··· DATA TO USE ···

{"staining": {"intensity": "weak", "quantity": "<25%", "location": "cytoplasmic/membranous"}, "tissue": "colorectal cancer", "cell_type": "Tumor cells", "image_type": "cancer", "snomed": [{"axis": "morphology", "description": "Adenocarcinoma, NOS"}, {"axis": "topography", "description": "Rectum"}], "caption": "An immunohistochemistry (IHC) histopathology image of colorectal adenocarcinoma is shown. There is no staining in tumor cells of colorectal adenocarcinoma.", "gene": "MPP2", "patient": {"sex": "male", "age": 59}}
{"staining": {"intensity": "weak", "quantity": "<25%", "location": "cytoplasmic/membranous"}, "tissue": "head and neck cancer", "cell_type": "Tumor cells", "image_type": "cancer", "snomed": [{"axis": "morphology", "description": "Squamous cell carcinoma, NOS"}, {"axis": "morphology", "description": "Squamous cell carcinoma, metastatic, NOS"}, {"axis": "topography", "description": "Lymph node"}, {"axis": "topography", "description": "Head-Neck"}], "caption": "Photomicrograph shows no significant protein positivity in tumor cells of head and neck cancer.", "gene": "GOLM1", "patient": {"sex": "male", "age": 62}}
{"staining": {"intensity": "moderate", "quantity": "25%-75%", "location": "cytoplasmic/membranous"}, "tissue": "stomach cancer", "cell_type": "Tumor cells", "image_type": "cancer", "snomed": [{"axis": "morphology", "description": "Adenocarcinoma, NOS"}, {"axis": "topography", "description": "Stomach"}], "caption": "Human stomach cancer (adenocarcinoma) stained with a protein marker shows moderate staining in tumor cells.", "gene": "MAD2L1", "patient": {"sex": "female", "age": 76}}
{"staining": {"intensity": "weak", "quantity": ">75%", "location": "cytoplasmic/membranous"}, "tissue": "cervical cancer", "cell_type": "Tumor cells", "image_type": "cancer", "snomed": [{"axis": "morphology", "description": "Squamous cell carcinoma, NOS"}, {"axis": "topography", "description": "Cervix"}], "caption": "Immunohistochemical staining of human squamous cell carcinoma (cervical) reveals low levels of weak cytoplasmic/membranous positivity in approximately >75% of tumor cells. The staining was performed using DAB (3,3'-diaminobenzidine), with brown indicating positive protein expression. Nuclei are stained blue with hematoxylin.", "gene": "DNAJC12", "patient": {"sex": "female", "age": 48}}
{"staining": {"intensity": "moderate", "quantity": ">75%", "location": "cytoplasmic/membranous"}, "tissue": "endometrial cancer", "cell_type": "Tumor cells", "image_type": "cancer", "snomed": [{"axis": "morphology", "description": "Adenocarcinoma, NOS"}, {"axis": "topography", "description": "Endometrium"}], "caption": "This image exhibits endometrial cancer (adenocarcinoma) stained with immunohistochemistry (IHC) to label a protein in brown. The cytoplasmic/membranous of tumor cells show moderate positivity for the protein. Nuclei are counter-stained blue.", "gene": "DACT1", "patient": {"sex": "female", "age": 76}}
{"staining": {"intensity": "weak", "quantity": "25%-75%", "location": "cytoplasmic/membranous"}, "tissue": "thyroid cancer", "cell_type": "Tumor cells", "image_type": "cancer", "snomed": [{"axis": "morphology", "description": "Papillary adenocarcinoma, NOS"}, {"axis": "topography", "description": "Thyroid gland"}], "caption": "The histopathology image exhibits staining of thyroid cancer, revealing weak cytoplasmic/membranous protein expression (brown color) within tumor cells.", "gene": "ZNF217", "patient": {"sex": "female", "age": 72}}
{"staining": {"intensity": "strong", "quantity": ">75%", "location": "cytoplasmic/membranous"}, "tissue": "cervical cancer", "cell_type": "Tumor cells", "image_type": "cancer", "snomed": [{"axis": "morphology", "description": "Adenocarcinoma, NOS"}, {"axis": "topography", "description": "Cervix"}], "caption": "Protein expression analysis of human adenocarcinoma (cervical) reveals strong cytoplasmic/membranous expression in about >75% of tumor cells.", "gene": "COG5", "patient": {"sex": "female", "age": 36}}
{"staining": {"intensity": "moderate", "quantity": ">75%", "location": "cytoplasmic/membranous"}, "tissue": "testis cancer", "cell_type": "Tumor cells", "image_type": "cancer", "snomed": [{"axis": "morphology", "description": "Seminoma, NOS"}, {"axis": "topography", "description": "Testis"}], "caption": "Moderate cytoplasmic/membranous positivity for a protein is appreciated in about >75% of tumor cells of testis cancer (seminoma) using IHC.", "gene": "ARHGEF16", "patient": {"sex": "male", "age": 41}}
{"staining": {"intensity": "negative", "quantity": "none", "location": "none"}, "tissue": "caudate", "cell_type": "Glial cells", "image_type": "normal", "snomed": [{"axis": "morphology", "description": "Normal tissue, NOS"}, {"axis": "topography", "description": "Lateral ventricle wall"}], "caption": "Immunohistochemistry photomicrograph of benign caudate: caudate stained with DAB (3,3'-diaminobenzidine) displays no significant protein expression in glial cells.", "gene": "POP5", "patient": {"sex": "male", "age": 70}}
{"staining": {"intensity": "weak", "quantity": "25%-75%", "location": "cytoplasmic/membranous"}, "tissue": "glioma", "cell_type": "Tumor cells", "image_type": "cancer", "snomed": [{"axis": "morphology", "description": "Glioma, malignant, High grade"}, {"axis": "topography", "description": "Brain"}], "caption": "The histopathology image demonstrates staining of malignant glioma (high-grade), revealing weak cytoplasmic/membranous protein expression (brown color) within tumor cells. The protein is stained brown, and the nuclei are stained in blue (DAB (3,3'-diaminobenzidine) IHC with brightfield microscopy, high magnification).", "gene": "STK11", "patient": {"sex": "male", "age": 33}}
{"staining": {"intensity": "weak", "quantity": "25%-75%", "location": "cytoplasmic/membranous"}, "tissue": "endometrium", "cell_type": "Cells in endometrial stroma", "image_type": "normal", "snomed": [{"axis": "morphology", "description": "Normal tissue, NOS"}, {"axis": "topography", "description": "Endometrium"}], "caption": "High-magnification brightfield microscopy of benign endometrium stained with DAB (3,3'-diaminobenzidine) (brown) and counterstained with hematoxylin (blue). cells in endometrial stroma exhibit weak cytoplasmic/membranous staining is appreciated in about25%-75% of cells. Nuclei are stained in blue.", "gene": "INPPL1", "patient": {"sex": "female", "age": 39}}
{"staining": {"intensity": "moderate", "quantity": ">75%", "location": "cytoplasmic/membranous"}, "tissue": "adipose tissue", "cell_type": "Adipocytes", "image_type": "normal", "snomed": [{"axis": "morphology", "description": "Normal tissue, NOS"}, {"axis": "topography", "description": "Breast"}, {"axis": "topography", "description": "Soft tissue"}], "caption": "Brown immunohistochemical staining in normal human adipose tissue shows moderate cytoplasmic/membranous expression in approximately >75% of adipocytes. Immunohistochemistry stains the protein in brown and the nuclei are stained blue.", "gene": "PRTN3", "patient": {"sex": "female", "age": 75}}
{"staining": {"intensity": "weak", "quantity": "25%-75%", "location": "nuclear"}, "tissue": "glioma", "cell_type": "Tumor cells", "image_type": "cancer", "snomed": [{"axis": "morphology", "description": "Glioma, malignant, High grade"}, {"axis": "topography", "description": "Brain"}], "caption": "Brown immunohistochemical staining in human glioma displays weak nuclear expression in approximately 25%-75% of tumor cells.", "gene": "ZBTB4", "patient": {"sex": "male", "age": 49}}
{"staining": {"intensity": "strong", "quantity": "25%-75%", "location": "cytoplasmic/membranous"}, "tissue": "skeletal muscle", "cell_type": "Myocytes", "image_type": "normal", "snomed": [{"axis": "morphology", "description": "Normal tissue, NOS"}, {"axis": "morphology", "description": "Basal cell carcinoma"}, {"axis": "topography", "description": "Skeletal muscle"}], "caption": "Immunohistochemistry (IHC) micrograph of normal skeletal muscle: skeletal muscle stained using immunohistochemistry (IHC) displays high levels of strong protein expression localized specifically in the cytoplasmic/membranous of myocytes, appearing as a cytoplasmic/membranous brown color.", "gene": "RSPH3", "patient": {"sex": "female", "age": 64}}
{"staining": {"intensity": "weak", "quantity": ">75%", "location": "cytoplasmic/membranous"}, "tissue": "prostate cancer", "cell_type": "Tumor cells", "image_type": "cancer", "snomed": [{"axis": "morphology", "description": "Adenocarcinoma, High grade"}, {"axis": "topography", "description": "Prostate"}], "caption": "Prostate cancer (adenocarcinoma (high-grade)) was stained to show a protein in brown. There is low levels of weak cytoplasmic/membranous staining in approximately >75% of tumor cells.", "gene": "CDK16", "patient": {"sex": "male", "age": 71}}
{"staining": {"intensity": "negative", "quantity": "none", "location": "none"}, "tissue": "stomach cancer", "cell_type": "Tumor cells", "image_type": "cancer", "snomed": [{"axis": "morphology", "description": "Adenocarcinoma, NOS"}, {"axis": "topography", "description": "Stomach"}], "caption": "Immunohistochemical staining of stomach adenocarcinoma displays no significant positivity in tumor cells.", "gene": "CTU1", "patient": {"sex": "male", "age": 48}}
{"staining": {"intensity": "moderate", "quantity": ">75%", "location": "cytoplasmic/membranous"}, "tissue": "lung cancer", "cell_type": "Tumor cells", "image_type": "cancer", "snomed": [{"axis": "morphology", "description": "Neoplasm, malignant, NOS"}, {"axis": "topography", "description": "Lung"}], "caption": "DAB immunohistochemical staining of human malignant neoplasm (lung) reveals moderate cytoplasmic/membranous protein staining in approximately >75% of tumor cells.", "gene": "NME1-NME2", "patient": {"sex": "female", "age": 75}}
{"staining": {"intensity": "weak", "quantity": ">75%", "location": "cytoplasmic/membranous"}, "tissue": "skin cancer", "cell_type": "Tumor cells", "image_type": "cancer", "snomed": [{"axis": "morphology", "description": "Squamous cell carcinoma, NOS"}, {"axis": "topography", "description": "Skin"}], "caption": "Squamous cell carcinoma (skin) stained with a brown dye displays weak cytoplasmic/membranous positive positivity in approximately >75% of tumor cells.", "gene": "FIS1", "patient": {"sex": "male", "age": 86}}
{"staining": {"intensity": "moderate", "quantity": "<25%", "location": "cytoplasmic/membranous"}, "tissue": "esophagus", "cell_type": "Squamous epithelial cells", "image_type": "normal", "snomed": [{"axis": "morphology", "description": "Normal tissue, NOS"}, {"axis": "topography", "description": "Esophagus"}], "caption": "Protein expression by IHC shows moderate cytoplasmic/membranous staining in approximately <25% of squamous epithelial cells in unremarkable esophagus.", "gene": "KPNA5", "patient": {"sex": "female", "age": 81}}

···

Where the listing above reaches the line that contains "image exhibits endometrial", start retyping, and finish with the line that contains "expression analysis of"; reproduce those lines exactly and no others.

- EXERCISE RESULT
{"staining": {"intensity": "moderate", "quantity": ">75%", "location": "cytoplasmic/membranous"}, "tissue": "endometrial cancer", "cell_type": "Tumor cells", "image_type": "cancer", "snomed": [{"axis": "morphology", "description": "Adenocarcinoma, NOS"}, {"axis": "topography", "description": "Endometrium"}], "caption": "This image exhibits endometrial cancer (adenocarcinoma) stained with immunohistochemistry (IHC) to label a protein in brown. The cytoplasmic/membranous of tumor cells show moderate positivity for the protein. Nuclei are counter-stained blue.", "gene": "DACT1", "patient": {"sex": "female", "age": 76}}
{"staining": {"intensity": "weak", "quantity": "25%-75%", "location": "cytoplasmic/membranous"}, "tissue": "thyroid cancer", "cell_type": "Tumor cells", "image_type": "cancer", "snomed": [{"axis": "morphology", "description": "Papillary adenocarcinoma, NOS"}, {"axis": "topography", "description": "Thyroid gland"}], "caption": "The histopathology image exhibits staining of thyroid cancer, revealing weak cytoplasmic/membranous protein expression (brown color) within tumor cells.", "gene": "ZNF217", "patient": {"sex": "female", "age": 72}}
{"staining": {"intensity": "strong", "quantity": ">75%", "location": "cytoplasmic/membranous"}, "tissue": "cervical cancer", "cell_type": "Tumor cells", "image_type": "cancer", "snomed": [{"axis": "morphology", "description": "Adenocarcinoma, NOS"}, {"axis": "topography", "description": "Cervix"}], "caption": "Protein expression analysis of human adenocarcinoma (cervical) reveals strong cytoplasmic/membranous expression in about >75% of tumor cells.", "gene": "COG5", "patient": {"sex": "female", "age": 36}}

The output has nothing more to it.